A ‘First Aid Plus’ training course (of two days duration) is held immediately after the Antarctic Pre-Deployment Training Course. This is organised and presented by the BAS Medical Unit (BASMU). The training has been designed to meet the needs of BAS, with particular reference to medical resources in the Antarctic. The level of First Aid training required will depend on the nature of the proposed fieldwork. The following table provides a guide to First Aid training requirements, although decisions on individual cases will be made by BAS.

  Ship (cruise) only Station based (Short term) Station based (Long term) Field based (Short term) Field based (Long term)
BAS staff A1 BASMU ‘First Aid Plus’ or refresher A1 BASMU ‘First Aid Plus’ course or refresher A1 BASMU ‘First Aid Plus’ or refresher A1 BASMU ‘First Aid Plus’ or refresher A1 BASMU ‘First Aid Plus’ or refresher
Non-BAS personnel B1 Not required but “First Aid at Work” is recommended B1 Not required but “First Aid at Work” is recommended B2 “First Aid at Work” required B3 BASMU ‘First Aid Plus’or refresher B3 BASMU ‘First Aid Plus’or refresher

B1, Research station — Activities will be restricted to the research station vicinity.

B1, Ships — If an individual does not hold a “First Aid at work” certificate, land-based activities are liable to be restricted.

Personnel carrying out Antarctic Fieldwork in category B1 or B2 will not normally be offered 'First Aid Plus' training by BASMU, but should obtain First Aid training, to the “First Aid at Work” standard, elsewhere. If project fieldwork requires more than a single summer field season, refresher training is required annually (this may be obtained on board ship or on station), and repeated BASMU training every 3 years, to maintain certification.

Depending on the proposed fieldwork, there may be a requirement to attend a half-day oil-spills training course, which follows the ‘First Aid Plus’ course.

Field Courses

Those who will participate in fieldwork which involves a campaign based away from a BAS station must also attend the Field Training Course. This is held in Derbyshire, and provides instruction and practical training in Antarctic camp craft, along with glacier travel techniques and crevasse rescue under simulated conditions. This foundation course will be reinforced with further training in the Antarctic. Refresher training will be required every 3 years, for those who have previously undertaken this course. The Field Training Course also provides instruction and practical training in sub-Antarctic camp-craft, navigation and rescue techniques under simulated conditions, on the Derbyshire gritstone crags.
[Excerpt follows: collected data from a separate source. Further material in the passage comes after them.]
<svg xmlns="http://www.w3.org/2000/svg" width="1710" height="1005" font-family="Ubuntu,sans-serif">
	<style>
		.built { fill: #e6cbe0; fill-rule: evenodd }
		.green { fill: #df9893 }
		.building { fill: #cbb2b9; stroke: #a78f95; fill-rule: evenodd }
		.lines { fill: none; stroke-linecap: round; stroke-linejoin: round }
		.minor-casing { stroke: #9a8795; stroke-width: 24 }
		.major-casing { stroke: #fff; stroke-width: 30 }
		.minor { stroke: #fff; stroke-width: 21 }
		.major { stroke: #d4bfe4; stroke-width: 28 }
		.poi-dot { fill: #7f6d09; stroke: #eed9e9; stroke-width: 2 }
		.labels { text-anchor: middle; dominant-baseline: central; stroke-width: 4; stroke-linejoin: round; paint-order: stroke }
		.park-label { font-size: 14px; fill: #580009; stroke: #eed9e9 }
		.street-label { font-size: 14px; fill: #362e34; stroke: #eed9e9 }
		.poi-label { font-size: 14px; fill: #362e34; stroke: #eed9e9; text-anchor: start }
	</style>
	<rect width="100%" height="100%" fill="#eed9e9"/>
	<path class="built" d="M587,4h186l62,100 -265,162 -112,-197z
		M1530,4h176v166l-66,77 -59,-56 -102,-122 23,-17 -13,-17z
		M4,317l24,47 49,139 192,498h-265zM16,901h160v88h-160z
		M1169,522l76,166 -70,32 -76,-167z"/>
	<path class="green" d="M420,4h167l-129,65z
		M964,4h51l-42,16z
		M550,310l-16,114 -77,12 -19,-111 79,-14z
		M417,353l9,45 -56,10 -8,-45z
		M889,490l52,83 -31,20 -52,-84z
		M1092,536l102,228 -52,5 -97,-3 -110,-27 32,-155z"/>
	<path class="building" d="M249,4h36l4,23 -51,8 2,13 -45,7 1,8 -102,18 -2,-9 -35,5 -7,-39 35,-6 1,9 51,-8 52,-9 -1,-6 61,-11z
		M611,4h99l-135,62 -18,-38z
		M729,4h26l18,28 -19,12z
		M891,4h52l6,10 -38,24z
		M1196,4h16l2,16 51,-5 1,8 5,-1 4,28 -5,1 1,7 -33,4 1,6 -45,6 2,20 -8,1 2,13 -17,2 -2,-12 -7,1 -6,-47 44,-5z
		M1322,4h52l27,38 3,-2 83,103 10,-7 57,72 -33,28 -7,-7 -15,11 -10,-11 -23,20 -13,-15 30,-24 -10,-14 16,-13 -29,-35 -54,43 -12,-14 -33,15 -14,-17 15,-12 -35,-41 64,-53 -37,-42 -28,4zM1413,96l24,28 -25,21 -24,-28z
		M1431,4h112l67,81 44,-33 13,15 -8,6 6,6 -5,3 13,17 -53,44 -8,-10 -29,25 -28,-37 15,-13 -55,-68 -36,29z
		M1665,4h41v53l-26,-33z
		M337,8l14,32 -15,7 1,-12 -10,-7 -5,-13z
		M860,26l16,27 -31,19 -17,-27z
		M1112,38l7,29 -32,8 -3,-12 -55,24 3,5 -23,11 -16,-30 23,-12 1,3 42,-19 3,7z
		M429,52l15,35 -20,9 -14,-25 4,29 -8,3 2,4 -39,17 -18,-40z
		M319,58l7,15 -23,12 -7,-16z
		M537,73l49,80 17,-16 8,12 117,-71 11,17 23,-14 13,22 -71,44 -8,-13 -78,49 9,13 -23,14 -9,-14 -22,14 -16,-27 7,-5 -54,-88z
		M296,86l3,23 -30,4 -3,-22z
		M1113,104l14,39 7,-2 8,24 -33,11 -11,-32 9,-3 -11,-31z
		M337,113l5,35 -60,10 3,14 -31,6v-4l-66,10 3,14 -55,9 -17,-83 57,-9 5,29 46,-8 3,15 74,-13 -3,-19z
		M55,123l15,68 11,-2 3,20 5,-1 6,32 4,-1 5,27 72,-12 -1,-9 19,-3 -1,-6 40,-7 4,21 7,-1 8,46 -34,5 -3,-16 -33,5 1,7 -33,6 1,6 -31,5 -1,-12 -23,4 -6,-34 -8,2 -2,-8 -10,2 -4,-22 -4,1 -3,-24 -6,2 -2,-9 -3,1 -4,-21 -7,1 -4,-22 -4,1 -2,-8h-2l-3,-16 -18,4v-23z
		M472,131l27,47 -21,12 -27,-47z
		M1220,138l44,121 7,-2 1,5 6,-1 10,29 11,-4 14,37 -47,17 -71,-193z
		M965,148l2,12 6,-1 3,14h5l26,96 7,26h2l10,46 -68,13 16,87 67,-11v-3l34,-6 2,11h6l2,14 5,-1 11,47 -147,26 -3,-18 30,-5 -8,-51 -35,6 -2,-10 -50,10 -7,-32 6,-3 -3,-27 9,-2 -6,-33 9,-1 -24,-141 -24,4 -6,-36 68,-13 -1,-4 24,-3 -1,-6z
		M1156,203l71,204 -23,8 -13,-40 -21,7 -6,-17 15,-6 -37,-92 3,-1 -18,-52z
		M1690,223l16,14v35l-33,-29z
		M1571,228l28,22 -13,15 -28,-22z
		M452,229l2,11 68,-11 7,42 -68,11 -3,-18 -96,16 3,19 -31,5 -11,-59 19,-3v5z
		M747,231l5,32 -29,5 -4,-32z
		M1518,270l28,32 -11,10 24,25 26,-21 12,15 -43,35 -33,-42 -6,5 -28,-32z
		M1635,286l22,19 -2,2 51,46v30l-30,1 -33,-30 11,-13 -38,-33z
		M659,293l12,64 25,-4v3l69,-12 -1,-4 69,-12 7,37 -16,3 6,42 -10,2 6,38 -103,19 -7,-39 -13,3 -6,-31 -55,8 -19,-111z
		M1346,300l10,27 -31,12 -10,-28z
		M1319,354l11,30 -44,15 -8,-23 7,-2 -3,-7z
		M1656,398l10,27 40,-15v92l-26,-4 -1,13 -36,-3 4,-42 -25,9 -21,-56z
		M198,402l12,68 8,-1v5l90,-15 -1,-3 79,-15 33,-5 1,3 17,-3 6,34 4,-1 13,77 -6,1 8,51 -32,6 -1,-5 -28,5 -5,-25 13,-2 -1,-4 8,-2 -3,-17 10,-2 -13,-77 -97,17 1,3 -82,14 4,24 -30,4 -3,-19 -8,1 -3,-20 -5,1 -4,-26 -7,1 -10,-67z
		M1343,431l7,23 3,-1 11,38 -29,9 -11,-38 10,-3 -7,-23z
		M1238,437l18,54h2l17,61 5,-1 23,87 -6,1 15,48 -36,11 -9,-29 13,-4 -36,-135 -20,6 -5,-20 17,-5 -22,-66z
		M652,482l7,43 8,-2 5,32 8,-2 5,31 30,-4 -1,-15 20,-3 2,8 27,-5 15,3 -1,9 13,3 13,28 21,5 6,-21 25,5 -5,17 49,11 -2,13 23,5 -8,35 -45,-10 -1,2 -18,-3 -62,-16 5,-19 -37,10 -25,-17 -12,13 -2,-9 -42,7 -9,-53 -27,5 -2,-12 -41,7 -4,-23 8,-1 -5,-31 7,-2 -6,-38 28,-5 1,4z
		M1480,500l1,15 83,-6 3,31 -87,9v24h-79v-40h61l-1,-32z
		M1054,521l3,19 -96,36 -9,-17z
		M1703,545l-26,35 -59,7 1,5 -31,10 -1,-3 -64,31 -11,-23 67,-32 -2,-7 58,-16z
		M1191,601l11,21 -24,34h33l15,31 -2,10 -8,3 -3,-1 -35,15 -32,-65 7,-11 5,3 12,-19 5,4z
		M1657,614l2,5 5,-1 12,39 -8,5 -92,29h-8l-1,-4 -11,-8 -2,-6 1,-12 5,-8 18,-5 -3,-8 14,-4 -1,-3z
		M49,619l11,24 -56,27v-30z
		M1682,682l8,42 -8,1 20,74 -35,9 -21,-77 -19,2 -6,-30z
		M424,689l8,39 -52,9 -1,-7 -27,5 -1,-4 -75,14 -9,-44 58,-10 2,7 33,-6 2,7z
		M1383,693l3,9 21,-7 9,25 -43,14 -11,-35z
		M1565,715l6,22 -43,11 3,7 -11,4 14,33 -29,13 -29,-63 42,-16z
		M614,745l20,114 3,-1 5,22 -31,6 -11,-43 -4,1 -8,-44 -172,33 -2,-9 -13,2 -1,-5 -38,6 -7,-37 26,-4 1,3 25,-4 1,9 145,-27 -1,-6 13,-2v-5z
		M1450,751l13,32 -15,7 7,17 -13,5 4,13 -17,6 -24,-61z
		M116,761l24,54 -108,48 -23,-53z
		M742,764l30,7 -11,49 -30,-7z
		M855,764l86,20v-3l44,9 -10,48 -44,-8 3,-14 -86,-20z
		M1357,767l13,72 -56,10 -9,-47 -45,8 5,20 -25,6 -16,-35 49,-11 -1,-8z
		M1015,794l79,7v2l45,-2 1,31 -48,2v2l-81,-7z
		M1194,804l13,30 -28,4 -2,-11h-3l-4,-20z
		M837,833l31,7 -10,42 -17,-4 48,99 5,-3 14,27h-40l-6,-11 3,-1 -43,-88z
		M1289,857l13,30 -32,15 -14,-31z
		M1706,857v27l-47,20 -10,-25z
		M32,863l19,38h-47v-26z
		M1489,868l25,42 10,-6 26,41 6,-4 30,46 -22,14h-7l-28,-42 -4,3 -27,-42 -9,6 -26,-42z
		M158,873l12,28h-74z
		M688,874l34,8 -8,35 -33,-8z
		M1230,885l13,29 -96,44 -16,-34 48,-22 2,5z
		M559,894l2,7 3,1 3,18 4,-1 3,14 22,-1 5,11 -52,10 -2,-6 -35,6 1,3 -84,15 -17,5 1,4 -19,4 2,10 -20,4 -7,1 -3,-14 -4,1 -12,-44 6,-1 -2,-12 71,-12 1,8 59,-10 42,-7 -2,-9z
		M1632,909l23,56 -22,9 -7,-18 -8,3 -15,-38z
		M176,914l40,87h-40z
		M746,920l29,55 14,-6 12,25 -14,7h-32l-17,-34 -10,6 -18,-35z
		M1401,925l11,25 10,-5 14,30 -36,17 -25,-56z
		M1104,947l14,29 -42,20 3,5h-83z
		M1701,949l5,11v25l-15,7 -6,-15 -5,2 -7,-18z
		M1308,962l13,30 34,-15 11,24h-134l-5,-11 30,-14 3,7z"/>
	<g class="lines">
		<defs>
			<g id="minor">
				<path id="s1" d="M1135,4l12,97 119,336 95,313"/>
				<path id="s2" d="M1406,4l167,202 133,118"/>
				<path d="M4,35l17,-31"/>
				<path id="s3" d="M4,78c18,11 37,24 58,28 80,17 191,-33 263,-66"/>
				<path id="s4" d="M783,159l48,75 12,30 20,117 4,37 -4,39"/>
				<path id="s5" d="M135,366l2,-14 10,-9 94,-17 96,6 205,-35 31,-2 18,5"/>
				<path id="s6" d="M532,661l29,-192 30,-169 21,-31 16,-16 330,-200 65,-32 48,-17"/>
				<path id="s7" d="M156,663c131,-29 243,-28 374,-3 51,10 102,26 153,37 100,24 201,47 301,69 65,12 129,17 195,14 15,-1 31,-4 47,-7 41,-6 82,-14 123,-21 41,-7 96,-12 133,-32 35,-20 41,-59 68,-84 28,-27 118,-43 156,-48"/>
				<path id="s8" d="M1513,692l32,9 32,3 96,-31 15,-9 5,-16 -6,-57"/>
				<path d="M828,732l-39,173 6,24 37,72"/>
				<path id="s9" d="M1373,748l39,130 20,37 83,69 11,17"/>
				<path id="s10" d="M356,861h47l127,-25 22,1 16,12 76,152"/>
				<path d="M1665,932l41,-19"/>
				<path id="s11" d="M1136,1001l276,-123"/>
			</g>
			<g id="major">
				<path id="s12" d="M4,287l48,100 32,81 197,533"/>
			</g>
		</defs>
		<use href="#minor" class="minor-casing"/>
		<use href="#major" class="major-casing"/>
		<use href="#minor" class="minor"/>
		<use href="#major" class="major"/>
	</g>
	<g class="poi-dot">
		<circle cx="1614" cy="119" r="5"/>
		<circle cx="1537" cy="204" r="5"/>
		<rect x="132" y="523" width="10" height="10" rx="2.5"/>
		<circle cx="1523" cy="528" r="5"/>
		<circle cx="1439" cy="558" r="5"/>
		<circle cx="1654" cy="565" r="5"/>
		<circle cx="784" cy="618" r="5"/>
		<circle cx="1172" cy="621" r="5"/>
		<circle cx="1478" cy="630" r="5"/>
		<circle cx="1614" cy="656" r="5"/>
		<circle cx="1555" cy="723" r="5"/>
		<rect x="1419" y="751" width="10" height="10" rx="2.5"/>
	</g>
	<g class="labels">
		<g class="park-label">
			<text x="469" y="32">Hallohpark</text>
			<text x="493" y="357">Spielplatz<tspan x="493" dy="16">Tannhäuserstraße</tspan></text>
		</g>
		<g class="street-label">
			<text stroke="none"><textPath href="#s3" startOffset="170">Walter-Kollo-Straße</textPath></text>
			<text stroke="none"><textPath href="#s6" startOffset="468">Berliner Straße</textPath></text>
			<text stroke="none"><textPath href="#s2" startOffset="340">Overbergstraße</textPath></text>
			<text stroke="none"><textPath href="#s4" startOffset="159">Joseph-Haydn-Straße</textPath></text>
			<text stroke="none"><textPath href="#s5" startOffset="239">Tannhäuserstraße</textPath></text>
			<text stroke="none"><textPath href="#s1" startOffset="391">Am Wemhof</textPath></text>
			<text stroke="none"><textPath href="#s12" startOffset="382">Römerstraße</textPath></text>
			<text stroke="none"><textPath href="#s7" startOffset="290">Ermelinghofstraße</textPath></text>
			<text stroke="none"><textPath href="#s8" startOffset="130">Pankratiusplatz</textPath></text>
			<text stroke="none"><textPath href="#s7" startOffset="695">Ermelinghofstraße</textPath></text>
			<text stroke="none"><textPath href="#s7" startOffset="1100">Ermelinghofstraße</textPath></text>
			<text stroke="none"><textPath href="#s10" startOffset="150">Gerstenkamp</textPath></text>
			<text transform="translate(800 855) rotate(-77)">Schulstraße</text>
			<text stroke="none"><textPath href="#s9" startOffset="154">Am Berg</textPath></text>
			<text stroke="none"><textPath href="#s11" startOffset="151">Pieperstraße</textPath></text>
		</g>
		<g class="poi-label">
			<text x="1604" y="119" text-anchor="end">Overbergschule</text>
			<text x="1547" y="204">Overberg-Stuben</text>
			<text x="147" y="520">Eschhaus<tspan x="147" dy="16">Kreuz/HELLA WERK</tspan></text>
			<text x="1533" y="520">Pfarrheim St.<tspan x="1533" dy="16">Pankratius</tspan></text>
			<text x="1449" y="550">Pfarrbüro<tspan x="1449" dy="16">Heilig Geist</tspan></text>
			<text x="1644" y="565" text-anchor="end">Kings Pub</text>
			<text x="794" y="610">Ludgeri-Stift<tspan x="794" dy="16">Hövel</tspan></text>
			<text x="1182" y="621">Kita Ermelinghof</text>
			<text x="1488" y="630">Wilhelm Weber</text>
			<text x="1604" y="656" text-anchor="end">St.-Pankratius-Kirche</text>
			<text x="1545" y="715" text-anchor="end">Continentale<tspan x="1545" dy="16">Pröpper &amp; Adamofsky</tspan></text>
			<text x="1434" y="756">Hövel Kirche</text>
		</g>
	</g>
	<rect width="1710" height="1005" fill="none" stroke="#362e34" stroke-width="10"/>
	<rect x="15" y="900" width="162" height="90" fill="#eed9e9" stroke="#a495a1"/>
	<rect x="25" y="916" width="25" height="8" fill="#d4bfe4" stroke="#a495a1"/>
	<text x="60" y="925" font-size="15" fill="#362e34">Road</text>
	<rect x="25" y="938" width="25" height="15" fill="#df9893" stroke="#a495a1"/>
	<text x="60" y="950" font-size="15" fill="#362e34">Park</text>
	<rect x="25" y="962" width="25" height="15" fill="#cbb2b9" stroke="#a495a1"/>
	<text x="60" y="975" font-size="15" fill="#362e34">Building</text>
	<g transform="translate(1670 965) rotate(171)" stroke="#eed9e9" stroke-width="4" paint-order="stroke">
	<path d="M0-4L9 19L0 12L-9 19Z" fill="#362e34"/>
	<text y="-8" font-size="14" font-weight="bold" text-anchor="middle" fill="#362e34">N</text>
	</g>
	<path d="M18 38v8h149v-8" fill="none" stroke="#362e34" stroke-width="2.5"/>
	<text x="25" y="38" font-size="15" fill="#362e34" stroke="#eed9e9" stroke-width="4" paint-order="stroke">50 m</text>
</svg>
Personal Survival Techniques Training

All BAS personnel and visitors engaged on a research cruise will be required to hold a valid STCW 95 (Standards of Training, Certification and Watch-keeping) Personal Survival Techniques certificate. This is the internationally agreed standard of personal survival training required for seafarers. The training is available at most UK maritime colleges and courses must be arranged individually by the Principal Investigator. A list of available course centres can be obtained from the Antarctic Funding Office (email: afibas@bas.ac.uk). Training fees will not be the responsibility of BAS and should be costed into a full proposal. Personnel in transit only, on BAS vessels, will not be expected to undertake this training.

On joining ship, personnel will be required to produce their certificate to the ship’s Master, who holds all marine certificates in case of an inspection. Without this certificate, personnel will not be permitted to join the ship.

Continuing training and drills are part of the ethos of the STCW 95 provisions. All personnel will be expected to comply with on-board briefings and drills.